Haïti traverse l’une des périodes les plus sombres de son histoire. L’effondrement de l’État, la paralysie des institutions et la prolifération des gangs armés ont plongé le pays dans une spirale de violence quasi permanente. À Port-au-Prince, de vastes zones échappent totalement au contrôle des autorités. Les enlèvements, les fusillades et les règlements de comptes rythment la vie quotidienne, tandis que la population civile vit dans la peur et la pauvreté extrême.
Cité Soleil est l’un des symboles les plus tragiques de cette situation. Plus grand bidonville de la capitale, ce quartier est entièrement dominé par des groupes criminels qui se sont substitués à l’État. La police n’y entre plus.
Les habitants s’y déplacent sous la surveillance constante des gangs. Les enfants, dès l’âge de dix ou douze ans, sont souvent enrôlés pour servir de guetteurs, de messagers ou de petites mains du trafic, parfois même contraints de participer à des actes de violence ou d’enterrer les victimes.C’est dans ce contexte que vit sœur Paësie Phillipe. Religieuse française, elle est arrivée en Haïti il y a plus de vingt-six ans comme membre des Missionnaires de la Charité, fondées par Mère Teresa de Calcutta. Elle a travaillé dans des dispensaires, des orphelinats et des écoles, avant de comprendre que sa mission devait se concentrer sur les enfants des rues, les plus exposés et les plus oubliés.
En 2017, avec l’accord des autorités religieuses, elle quitte sa congrégation, abandonne le sari blanc et bleu des Missionnaires de la Charité et fonde la communauté religieuse de la Famille Kizito. Elle s’installe alors à Cité Soleil, choisissant délibérément de vivre au cœur même de la zone la plus violente, pour partager le quotidien de ceux qu’elle sert.Son intuition est simple mais décisive : l’école peut devenir une protection réelle. Dans un environnement où les gangs recrutent en priorité les enfants non scolarisés, l’éducation offre une forme de bouclier inattendu. Aujourd’hui, la Famille Kizito gère plusieurs maisons d’accueil, des centres périscolaires, des écoles, des cantines et des lieux de catéchèse. Des milliers d’enfants y trouvent un cadre structurant, des repas réguliers, une présence adulte stable et un espace où ils peuvent grandir à l’abri de la rue.

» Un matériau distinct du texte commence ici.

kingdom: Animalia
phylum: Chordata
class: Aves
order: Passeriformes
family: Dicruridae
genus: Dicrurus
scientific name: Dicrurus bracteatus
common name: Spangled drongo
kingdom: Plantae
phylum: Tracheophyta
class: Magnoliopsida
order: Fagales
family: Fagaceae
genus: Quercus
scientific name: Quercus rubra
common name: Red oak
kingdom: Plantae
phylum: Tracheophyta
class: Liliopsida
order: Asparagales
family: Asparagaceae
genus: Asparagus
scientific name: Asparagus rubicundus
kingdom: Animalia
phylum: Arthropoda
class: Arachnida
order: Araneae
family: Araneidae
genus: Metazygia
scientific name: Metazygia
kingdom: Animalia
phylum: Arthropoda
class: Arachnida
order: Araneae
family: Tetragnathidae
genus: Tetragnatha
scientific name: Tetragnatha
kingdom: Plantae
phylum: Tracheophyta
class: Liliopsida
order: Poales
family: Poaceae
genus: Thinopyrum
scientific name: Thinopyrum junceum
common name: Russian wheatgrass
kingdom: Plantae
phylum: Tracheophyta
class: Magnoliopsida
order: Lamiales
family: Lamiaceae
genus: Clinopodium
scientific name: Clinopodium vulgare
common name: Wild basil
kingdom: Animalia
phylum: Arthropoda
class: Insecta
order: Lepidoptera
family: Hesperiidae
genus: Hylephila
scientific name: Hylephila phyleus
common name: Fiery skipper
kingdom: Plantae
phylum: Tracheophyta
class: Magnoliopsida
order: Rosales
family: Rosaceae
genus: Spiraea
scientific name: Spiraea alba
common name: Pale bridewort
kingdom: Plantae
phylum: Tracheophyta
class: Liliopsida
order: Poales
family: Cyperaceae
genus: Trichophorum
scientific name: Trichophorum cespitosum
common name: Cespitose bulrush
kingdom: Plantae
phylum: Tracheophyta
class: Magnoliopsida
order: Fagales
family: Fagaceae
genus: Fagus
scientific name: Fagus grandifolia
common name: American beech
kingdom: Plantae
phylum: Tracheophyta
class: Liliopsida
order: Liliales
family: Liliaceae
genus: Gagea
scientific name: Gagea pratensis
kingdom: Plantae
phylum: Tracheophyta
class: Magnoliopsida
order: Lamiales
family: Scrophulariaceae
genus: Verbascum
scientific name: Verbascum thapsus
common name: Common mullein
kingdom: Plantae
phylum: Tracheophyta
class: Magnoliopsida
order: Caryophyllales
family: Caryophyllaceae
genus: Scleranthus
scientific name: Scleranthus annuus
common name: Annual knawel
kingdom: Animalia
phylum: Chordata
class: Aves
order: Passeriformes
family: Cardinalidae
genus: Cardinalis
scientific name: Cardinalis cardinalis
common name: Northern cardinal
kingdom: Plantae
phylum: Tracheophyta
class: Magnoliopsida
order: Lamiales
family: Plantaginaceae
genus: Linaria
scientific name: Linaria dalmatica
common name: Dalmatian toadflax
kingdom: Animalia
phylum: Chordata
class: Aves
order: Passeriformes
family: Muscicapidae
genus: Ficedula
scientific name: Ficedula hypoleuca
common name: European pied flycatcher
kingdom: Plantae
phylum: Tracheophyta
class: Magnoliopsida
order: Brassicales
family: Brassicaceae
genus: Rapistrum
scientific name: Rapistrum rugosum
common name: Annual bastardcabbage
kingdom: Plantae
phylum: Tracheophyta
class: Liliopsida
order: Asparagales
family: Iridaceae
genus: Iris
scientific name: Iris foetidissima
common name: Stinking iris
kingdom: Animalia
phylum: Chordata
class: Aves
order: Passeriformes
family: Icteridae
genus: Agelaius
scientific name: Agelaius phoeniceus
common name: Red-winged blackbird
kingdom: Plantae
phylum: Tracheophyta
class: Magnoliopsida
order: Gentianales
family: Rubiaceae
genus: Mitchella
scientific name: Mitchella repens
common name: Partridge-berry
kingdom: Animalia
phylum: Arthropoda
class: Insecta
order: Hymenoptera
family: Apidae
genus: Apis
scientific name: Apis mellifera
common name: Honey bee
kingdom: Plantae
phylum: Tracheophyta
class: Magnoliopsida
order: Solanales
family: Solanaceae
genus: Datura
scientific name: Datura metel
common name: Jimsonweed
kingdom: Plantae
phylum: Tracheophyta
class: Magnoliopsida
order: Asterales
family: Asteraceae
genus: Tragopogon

Même dans cet univers dominé par la loi des armes, cette réalité est reconnue. Sœur Paësie raconte qu’un jour, un élève demanda lui-même à être recruté par un chef de gang.
Celui-ci refusa et alla jusqu’à le menacer s’il cessait d’aller à l’école. Ce constat ne cherche en rien à minimiser la violence des groupes criminels, mais il montre combien, dans ce contexte précis, l’éducation peut sauver concrètement des vies.
La mission de la Famille Kizito dépasse largement le cadre scolaire. Des clubs sportifs, des équipes de football, des ateliers artisanaux et des cours de musique ont été mis en place, avec une idée centrale : offrir aux enfants un lieu sain, stable, où ils puissent être aimés et reconnus comme des personnes. « Nous sommes devenus leur famille », confie la religieuse, en évoquant l’accueil récent d’orphelins dont les parents ont été tués lors des affrontements armés.Car la violence en Haïti ne se limite pas aux armes. Elle est aussi celle de la misère extrême. À Cité Soleil, de nombreuses familles ne mangent qu’un seul vrai repas par semaine. Les maladies, l’exclusion scolaire et la détresse psychologique sont omniprésentes. Sœur Paësie recueille aussi les récits de femmes victimes de viols durant les années de guerre entre groupes armés, notamment entre 2019 et 2024.
L’une d’elles, après avoir raconté son calvaire, conclut simplement par ces mots en créole : « Bondye konnen », « le Seigneur sait ». Une phrase prononcée sans révolte, avec une paix désarmante. Pour la religieuse, ces mots sont une profession de foi silencieuse, l’expression d’une confiance radicale en un Dieu présent, même au cœur de la tragédie.Comme l’a rapporté l’agence Fides, le témoignage de sœur Paësie Phillipe rappelle que, dans un pays écrasé par la violence et l’abandon, la foi vécue au quotidien, à travers l’éducation et la proximité avec les plus pauvres, peut encore ouvrir des chemins d’espérance.
À Cité Soleil, rien n’est réglé, rien n’est garanti. Mais chaque enfant qui échappe à la rue, chaque cahier ouvert, chaque repas partagé et chaque prière murmurée est déjà une victoire silencieuse contre le désespoir.